__Problem requirements__: Output all of the data below without changing a word, and exclude the pictures.

__Page segmentation data__:

::::::::

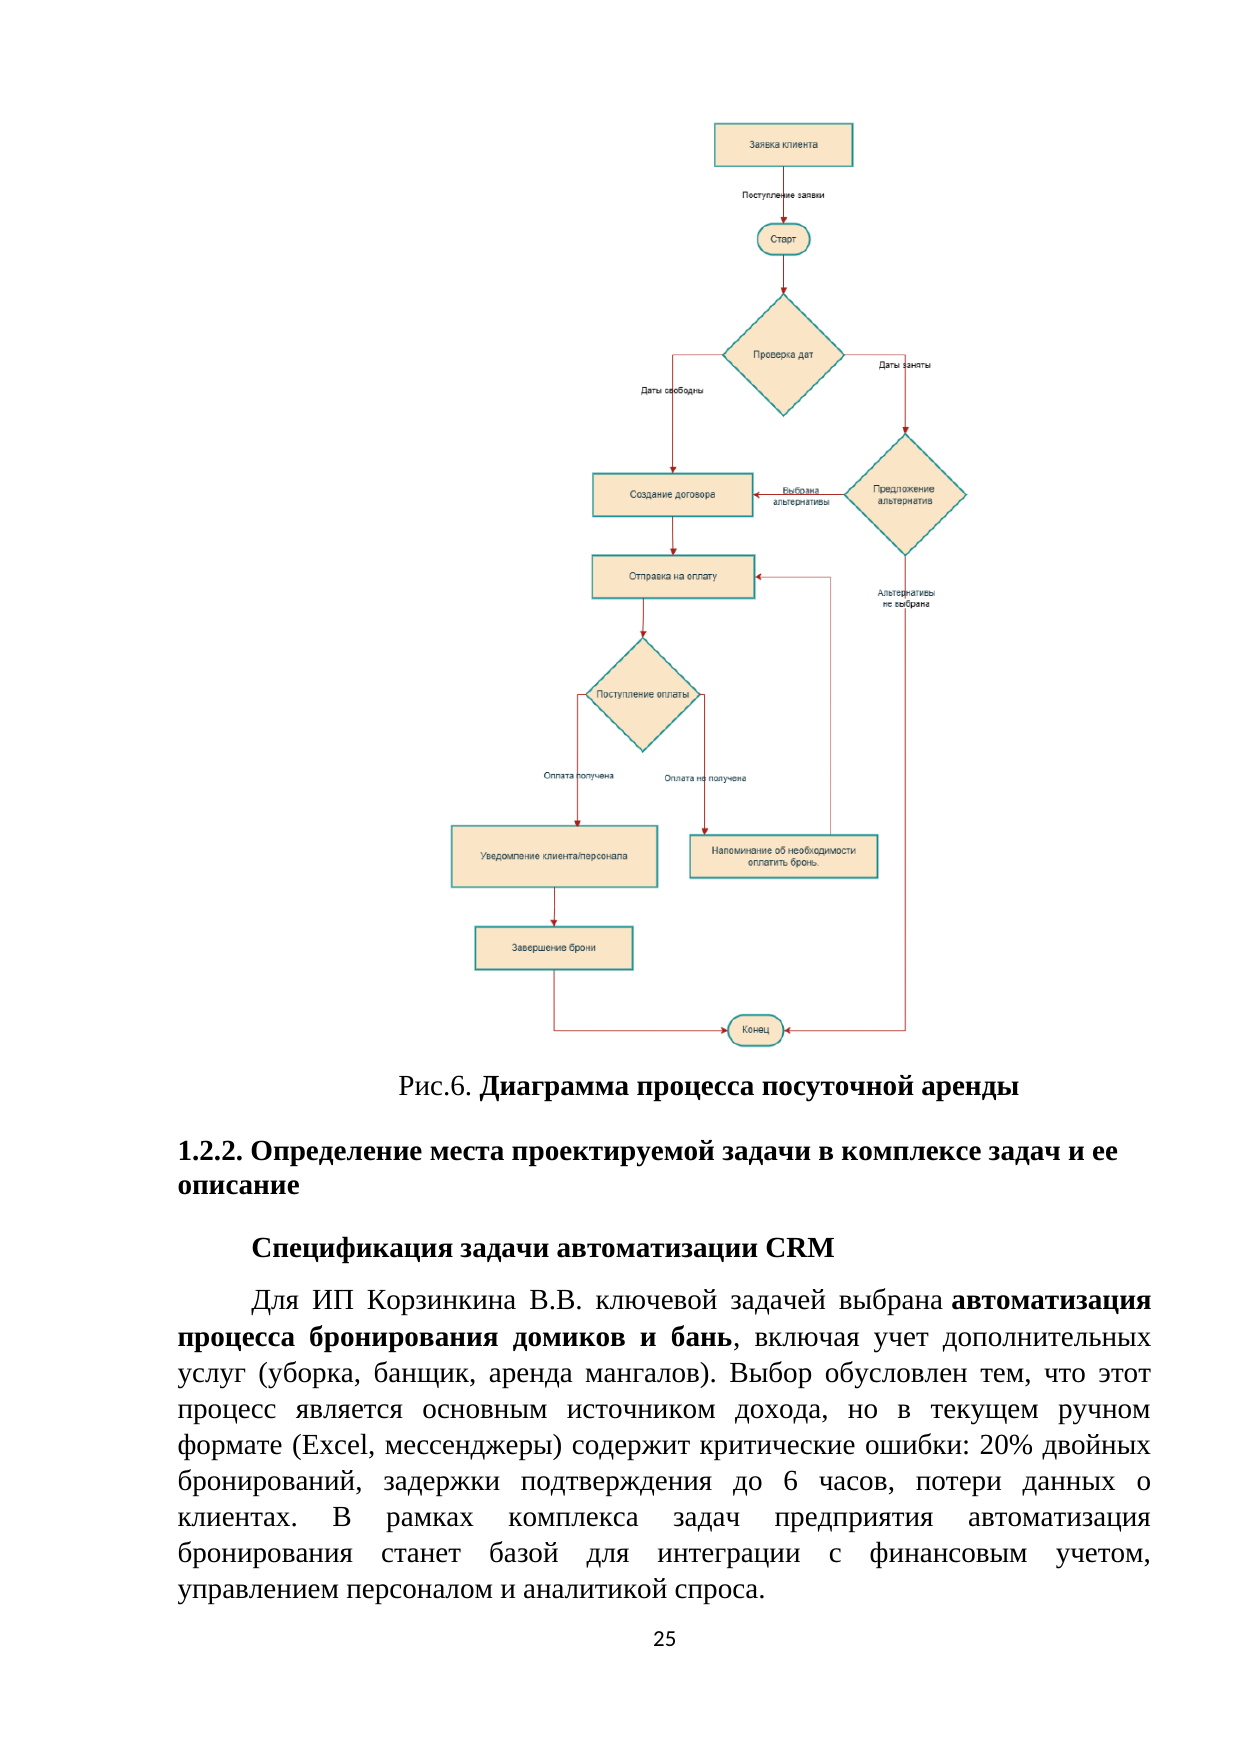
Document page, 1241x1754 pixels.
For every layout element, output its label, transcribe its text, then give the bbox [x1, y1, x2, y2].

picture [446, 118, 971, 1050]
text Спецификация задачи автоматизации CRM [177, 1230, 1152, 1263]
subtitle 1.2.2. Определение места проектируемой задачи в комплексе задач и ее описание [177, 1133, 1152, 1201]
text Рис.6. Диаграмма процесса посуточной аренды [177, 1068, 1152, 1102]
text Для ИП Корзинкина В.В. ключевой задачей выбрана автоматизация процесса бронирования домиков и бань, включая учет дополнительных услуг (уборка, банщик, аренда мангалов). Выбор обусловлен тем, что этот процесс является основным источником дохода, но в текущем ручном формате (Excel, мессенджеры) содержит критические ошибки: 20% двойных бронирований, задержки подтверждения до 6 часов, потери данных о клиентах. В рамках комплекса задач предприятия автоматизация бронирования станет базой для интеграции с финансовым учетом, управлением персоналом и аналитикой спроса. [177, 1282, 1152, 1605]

::::::::

__Response__:
Document page, 1241x1754 pixels.
For every layout element, output its label, transcribe its text, then give the bbox [x1, y1, x2, y2].

picture [446, 118, 971, 1050]
text Спецификация задачи автоматизации CRM [177, 1230, 1152, 1263]
subtitle 1.2.2. Определение места проектируемой задачи в комплексе задач и ее описание [177, 1133, 1152, 1201]
text Рис.6. Диаграмма процесса посуточной аренды [177, 1068, 1152, 1102]
text Для ИП Корзинкина В.В. ключевой задачей выбрана автоматизация процесса бронирования домиков и бань, включая учет дополнительных услуг (уборка, банщик, аренда мангалов). Выбор обусловлен тем, что этот процесс является основным источником дохода, но в текущем ручном формате (Excel, мессенджеры) содержит критические ошибки: 20% двойных бронирований, задержки подтверждения до 6 часов, потери данных о клиентах. В рамках комплекса задач предприятия автоматизация бронирования станет базой для интеграции с финансовым учетом, управлением персоналом и аналитикой спроса. [177, 1282, 1152, 1605]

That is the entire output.